#### [Provided entries]
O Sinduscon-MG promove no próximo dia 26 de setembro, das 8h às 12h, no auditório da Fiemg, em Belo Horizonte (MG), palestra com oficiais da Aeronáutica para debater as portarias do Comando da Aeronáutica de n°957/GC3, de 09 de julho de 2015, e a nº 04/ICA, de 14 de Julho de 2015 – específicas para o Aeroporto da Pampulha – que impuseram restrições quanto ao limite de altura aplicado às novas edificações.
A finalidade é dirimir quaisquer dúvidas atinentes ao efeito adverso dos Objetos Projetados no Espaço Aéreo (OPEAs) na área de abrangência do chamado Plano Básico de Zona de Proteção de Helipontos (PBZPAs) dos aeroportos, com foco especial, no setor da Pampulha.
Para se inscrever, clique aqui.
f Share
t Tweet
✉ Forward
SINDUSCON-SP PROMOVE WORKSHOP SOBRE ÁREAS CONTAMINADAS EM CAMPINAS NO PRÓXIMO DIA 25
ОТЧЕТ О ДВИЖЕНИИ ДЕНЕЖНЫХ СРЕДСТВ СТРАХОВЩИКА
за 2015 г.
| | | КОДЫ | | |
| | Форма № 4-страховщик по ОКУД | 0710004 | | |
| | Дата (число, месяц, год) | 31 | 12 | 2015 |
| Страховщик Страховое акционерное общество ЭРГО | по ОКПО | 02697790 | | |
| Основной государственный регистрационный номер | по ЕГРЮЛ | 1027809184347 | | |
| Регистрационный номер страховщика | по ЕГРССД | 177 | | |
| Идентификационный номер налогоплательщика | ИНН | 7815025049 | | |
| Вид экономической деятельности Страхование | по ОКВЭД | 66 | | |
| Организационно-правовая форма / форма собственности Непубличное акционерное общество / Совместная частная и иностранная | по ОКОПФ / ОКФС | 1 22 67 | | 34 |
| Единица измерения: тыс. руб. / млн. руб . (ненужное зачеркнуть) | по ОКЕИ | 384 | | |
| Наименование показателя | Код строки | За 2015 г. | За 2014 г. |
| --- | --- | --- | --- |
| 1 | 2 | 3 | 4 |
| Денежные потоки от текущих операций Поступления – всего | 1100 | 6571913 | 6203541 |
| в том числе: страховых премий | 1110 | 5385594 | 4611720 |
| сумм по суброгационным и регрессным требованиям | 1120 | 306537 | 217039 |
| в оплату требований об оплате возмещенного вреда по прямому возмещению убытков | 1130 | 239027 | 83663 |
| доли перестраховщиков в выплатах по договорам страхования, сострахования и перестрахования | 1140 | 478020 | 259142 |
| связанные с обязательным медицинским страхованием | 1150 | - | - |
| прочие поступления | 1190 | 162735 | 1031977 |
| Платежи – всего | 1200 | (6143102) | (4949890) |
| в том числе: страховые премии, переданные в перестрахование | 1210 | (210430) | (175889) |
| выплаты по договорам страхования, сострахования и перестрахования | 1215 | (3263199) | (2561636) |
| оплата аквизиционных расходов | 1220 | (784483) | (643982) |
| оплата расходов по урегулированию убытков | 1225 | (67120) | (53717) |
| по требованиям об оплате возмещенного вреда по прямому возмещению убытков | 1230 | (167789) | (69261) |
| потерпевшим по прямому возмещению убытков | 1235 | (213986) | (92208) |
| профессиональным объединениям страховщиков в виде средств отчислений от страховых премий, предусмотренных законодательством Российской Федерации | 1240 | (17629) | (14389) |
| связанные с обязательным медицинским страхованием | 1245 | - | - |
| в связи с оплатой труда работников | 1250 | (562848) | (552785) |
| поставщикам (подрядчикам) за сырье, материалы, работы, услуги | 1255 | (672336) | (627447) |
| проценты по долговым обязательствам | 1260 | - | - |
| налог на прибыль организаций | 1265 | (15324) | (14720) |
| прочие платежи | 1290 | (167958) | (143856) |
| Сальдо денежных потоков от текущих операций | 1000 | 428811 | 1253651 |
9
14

#### [What you have to do]
Out of the entries, pull every line that mentions "расходов".

#### [Task output]
| оплата аквизиционных расходов | 1220 | (784483) | (643982) |
| оплата расходов по урегулированию убытков | 1225 | (67120) | (53717) |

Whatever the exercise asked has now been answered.